There will not, nor should there be roundups of Muslim citizens in the U.S. But we can expect tightened monitoring of American Muslims who enter and leave the country and, no doubt, of those who preach radicalism in mosques or in social media. The risks of a 9/11 replay are too great to act otherwise.
Obama began his presidency by pledging a "reset" of U.S.-Russia relations. The U.S. and its NATO allies accepted — passively — Vladimir Putin's seizure of Crimea from Ukraine. But, right now, Russian forces are directly and indirectly waging war in that country. Financial and economic sanctions have clearly not stopped Putin, who no doubt regards them as likely to disappear over time.

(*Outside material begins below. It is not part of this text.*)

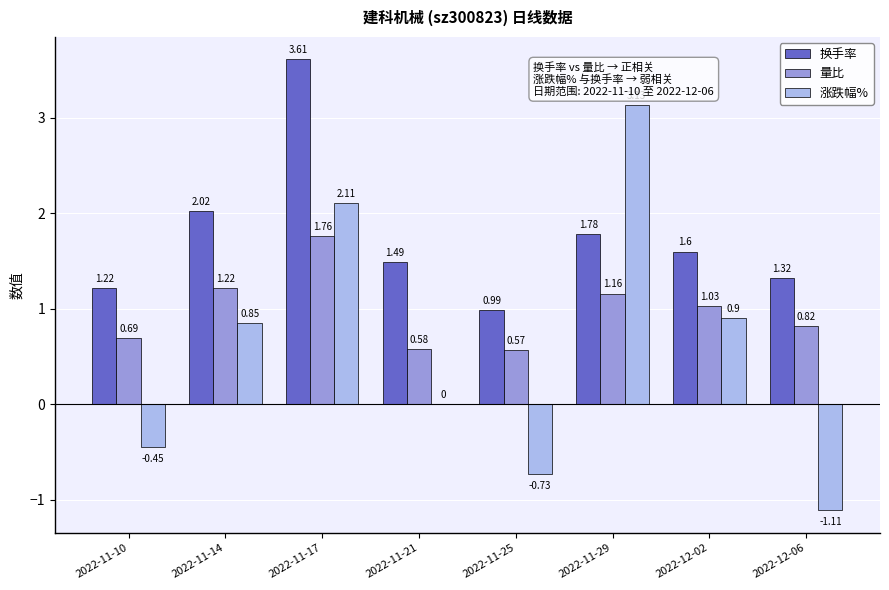

What are all the series names shown in the legend?

换手率, 量比, 涨跌幅%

Putin wants to restore the former Soviet Union's empire and control over neighboring states. That means reabsorbing countries like Ukraine or, failing that, taking chunks of its territory and/or establishing puppet regimes in its capitals. As many previous aggressors, Putin is playing the game as it comes, taking what he can until someone stops him. If he is not stopped, he'll just keep taking.
Poland and the Baltic states are properly worried about their own security. Ukraine is not a NATO member, but the U.S. and its NATO partners almost surely will be forced now to send modern military equipment, materiel and advisors to its aid, rather than merely sharing intelligence or talking about new non-military sanctions. If Russian forces continue to violate Ukraine's borders, Putin must know that tactical airstrikes against them might follow.
Two political generations of Americans properly have said "no more Vietnams," expressing their unwillingness to get involved in places where U.S. vital interests clearly were not at stake. This has been reinforced by oppostion from Obama and others to former president George W. Bush's intervention in Iraq, undertaken to stop chemical, biological and nuclear weapons programs which no longer existed there.
Obama has made clear his distaste for, in his words, "doing dumb things" in peripheral areas. He, however, found himself doing exactly that by waging war against Libya and getting involved In regime changes which increased, rather than reduced, instability in the Middle East. Putin has clearly read Obama's desire for a "reset" as weakness and aimed to take advantage of it.
That brings us to the present. It is difficult to imagine any modern U.S. president, even Jimmy Carter, who would not at this point opt for decisions that promise to defeat rather than contain ISIS and stop Russian aggression now rather than later. Over the next several days President Obama is almost certain to confer with congressional leaders and, then, to go on national television to explain why we must do difficult things now to avoid facing more difficult situations later.